Ülkemizdeki 14 bini aşkın eczacıyı ve eczane sahibi meslektaşlarımızın yaklaşık %40’nı temsil eden, İstanbul, Ankara ve İzmir Eczacı Odaları olarak yayımladığımız bu deklarasyonun amacı, başta İlaç Takip Sistemi olmak üzere, son dönemde ilaç ve eczacılık alanında giderek daha da yakıcı hale gelen sorunlarımıza dikkat çekmek, çözüm önerilerini gündeme taşımak ve katkıda bulunmaktır.
Bilindiği üzere; 01.01.2011 tarihinde yürürlüğe girmesi planlanan İTS uygulaması, Sağlık Bakanlığı tarafından yayımlanan genelge ile tüm eksiklikleri ve bilinmezleri ısrarla görmezden gelinerek 01.06.2010 tarihine çekilmiştir. 16 Mayıs 2010 sabahı bizlerle birlikte hastalarımızın da yaşayacağı kaos ortamı düşünüldüğünde meslektaşlarımızın bir kez daha umutsuzluğa kapılmasına engel olmayı mesleki bir sorumluluk olarak görmekteyiz. Bu nedenle, TEB Merkez Heyeti içinde bulunduğu sessizlik ortamından biran önce çıkarak, meslektaşlarımıza ivedilikle açıklama yapmalı ve sorunun çözümüne yönelik somut adımlar atmalıdır.
Öte yandan ;
Konu ile ilgili olarak 17 Nisan 2010 tarihinde, Sağlık Bakanlığı İlaç ve Eczacılık Genel Müdürlüğü tarafından yayımlanan 2010/ 24 nolu genelgede taraf olarak ismi dahi anılmayan üst birliğimizin, daha önce ortaya koyduğu 7 maddelik olmazsa olmaz taleplerin birçoğu henüz karşılanmamıştır. Buna rağmen inatla İTS’ ye geçilmesi durumunda, örgüt olarak nasıl bir yol izleyeceğimiz hakkında eczacı kamuoyunun bilgilendirilmesi gerekmektedir.

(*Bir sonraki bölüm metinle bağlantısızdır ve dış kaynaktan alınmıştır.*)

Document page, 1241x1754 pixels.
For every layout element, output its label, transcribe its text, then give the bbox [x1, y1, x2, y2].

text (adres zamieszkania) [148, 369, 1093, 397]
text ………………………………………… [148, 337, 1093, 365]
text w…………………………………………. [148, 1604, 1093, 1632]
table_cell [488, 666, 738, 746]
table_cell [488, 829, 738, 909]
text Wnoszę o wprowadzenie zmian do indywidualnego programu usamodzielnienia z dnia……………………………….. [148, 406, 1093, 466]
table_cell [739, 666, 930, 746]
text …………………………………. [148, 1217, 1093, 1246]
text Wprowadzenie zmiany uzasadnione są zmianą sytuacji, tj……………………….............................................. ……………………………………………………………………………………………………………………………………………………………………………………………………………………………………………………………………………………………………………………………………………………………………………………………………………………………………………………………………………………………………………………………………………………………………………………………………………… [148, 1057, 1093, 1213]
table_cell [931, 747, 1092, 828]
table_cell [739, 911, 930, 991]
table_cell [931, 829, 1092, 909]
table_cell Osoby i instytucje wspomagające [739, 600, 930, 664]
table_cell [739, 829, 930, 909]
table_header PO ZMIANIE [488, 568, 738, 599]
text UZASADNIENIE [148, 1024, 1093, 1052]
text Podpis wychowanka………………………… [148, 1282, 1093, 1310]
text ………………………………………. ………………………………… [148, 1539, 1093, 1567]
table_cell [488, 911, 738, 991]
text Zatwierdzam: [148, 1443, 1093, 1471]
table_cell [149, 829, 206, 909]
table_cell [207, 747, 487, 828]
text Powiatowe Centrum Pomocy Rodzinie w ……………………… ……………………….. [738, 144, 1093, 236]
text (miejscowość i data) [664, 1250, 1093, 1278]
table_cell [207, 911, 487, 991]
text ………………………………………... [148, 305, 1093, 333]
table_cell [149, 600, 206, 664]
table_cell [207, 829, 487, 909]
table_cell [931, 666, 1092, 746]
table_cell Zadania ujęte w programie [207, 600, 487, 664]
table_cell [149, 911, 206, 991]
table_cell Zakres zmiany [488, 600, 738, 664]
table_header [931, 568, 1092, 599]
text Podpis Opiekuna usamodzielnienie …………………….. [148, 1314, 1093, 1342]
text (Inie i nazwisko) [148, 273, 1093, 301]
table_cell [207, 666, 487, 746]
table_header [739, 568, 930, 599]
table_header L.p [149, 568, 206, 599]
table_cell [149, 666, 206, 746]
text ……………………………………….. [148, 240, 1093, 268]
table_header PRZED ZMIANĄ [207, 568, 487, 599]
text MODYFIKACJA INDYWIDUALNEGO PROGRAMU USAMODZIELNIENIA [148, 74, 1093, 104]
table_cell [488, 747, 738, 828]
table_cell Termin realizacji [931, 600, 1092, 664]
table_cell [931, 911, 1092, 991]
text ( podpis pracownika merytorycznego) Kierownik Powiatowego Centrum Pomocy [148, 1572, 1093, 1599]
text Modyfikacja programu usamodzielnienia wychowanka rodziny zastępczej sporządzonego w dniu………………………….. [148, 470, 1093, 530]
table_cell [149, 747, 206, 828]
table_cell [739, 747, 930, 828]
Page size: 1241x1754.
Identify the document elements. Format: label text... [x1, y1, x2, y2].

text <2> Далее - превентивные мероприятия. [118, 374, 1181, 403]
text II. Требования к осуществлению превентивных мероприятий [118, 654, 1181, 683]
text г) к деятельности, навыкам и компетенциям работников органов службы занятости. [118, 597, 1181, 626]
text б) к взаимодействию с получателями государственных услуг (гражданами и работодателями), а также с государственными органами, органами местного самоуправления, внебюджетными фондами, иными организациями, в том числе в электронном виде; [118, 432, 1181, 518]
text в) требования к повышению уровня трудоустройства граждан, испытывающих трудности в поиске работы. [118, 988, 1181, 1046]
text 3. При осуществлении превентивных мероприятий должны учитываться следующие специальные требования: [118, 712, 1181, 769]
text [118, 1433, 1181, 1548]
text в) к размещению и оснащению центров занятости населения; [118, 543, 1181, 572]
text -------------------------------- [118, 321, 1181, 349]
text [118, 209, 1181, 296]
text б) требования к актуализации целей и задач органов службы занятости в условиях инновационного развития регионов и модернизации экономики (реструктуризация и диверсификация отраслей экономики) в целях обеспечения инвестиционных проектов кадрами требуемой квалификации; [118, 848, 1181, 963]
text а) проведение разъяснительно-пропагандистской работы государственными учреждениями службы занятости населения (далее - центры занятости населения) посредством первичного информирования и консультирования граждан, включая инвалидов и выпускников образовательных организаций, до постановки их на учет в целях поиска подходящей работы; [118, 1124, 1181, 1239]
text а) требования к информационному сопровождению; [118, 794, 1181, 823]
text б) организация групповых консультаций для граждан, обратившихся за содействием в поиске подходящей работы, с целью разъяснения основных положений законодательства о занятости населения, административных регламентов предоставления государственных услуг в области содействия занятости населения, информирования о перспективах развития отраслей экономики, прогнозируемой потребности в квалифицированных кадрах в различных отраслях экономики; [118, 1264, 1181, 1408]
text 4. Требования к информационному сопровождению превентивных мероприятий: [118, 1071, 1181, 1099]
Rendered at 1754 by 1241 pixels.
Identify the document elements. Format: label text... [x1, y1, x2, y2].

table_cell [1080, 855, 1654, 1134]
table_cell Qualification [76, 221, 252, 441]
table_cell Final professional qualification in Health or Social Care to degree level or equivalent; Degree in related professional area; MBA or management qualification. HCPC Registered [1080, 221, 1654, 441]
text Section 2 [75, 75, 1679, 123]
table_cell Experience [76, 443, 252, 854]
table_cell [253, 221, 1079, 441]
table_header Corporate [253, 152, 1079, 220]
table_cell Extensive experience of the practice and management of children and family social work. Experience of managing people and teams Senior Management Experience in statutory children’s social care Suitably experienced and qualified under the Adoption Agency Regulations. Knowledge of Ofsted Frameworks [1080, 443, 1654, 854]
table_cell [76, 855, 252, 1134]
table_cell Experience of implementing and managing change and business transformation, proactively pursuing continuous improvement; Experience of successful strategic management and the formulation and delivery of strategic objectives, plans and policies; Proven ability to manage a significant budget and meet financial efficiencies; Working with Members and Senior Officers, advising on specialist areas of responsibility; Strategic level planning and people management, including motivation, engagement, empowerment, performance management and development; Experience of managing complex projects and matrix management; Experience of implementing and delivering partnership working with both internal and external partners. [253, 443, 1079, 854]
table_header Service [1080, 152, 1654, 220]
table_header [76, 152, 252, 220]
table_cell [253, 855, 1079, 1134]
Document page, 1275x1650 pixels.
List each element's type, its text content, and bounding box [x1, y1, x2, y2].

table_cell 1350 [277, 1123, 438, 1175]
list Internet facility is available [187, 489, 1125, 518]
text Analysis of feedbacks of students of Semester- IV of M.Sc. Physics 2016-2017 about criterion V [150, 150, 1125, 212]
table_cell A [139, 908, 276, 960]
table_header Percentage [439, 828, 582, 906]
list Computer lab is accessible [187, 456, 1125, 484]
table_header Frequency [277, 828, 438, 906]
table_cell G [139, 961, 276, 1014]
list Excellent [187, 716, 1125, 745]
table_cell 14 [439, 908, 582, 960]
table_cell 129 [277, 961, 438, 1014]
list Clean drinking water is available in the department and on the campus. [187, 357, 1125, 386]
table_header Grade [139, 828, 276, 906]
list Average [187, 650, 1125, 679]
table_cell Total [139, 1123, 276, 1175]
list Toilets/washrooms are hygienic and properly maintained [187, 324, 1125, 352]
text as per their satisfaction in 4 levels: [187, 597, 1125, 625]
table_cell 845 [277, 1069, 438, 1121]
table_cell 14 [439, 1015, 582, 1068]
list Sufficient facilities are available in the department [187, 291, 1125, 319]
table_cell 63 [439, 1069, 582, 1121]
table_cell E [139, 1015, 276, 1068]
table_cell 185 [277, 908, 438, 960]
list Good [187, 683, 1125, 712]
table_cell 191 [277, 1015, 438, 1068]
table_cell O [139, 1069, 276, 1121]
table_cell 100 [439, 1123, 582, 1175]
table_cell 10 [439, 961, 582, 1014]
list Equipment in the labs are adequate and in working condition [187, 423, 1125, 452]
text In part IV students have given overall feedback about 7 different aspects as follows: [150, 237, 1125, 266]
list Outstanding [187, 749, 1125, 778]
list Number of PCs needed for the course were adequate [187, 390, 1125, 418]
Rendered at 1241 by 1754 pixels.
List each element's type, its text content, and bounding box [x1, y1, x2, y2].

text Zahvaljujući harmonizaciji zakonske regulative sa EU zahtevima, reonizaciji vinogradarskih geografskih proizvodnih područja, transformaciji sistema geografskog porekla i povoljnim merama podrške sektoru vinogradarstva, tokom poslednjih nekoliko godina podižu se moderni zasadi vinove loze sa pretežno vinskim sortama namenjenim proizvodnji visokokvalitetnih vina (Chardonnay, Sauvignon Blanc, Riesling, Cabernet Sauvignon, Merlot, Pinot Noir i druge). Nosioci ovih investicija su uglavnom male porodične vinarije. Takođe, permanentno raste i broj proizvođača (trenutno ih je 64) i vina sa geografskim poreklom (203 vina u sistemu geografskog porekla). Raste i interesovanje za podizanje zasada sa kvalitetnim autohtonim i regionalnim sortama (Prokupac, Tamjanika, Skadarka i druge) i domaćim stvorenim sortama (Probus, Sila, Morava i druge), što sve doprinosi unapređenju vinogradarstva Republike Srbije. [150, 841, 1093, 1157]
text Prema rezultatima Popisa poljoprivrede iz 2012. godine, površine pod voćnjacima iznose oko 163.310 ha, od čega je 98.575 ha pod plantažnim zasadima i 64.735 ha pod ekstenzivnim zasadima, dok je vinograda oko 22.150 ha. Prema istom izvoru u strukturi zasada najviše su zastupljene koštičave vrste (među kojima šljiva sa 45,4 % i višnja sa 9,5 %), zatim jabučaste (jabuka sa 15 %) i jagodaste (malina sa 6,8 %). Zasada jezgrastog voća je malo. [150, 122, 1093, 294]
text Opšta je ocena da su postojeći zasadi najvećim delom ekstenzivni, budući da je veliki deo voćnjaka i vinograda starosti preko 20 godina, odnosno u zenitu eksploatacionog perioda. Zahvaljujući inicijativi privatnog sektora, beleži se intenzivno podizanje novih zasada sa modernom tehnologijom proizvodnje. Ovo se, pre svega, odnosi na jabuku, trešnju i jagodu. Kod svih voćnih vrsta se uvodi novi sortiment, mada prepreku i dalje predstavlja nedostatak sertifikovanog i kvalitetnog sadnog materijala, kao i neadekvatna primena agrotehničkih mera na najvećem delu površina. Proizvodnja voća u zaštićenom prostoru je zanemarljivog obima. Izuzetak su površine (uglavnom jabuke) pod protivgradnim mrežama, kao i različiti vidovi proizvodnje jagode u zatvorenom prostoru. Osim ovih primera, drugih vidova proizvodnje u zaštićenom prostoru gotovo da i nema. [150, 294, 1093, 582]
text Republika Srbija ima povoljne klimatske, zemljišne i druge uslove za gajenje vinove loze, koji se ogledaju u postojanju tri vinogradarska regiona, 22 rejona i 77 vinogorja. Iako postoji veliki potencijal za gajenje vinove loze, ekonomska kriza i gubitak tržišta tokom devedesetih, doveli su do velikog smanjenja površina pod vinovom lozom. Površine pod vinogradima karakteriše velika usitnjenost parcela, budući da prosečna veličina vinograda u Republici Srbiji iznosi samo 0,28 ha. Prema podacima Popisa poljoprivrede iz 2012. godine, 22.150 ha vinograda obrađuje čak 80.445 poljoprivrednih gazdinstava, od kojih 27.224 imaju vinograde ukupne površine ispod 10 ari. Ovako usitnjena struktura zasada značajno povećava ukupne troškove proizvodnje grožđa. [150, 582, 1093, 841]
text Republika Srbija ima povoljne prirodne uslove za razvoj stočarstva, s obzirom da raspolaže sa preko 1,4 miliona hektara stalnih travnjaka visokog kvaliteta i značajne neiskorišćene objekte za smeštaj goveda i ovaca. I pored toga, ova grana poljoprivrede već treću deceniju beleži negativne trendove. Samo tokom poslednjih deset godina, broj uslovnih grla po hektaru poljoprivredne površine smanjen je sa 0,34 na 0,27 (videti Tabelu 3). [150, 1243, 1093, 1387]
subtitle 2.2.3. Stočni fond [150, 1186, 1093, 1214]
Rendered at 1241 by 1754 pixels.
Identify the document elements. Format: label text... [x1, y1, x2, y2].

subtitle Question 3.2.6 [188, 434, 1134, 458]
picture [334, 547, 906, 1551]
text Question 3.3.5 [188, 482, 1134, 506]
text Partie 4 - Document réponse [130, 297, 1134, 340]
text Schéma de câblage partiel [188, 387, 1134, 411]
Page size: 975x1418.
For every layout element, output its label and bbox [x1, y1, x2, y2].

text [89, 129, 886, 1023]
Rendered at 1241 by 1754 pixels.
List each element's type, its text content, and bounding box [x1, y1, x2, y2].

4 Aralık sürecinde eczanelerde yaşanan büyük kayıpların telafisi sağlanamadığı gibi, eczacıların uğradığı stok zararlarının karşılanması, üretici firmaların keyfiyetine bırakılmıştır. Eczane kapatma eyleminin başlıca gerekçeleri olan, stok zararlarının yasal teminat altına alınması, “eczacı meslek hakkı", eczacı kar oranlarının iyileştirilmesi gibi konuların, bugün TEB gündeminden kalkmış olması, geleceğe güvenle bakmak isteyen meslektaşlarımızın endişelerini artırmaktadır.
Ayrıca;
* İlacın eczane dışına çıkmasının ilk adımı olan OTC ile ilgili yasal düzenlemeler gündemde iken, reçetesiz ilaçların reklamına olanak sağlayan girişimler bütün hızıyla sürerken,
* Kamu hastanelerinden verilen ilaç ve sağlık hizmetinin özelleştirilmesinin önünü açacak olan "Kamu Hastane Birlikleri" yasa tasarısı meclis gündemine gelmişken,
* Eczacıyı yok sayan, eczaneyi ilaç satış yeri olarak tanımlayan “İlaç ve Tıbbi Cihaz Kurumu" yasa tasarısının yıl sonuna kadar yasalaşması planlanırken,
salt olarak İTS gibi gündemlerin öne çıkarılması, ilaç-eczacılık ve sağlık hizmetlerinin yeniden şekillenmesini sağlayacak olan bu gelişmelerin üzerine çalışma yapılmasını engellemektedir.
Sonuç Olarak;
Üst örgütümüzden beklentimiz,
meslektaşlarımızın haklı kaygılarını giderecek şekilde yaşadığımız bu sessizliğe ivedilikle son verilmesidir. Yukarıda yer alan sorunlarımızla ilgili olarak daha fazla vakit kaybedilmeden gerekli iradenin ortaya konulmasının önemine bir kez daha dikkat çekiyoruz.
İstanbul, Ankara ve İzmir Eczacı Odaları olarak mesleğimizi ve geleceğimizi tehdit eden girişimlerin karşısında duracağımızı, bu konuda çözüme katkı koymak adına her türlü görev ve sorumluluğu alma kararlılığında olduğumuzu eczacı kamuoyuna deklare ediyoruz.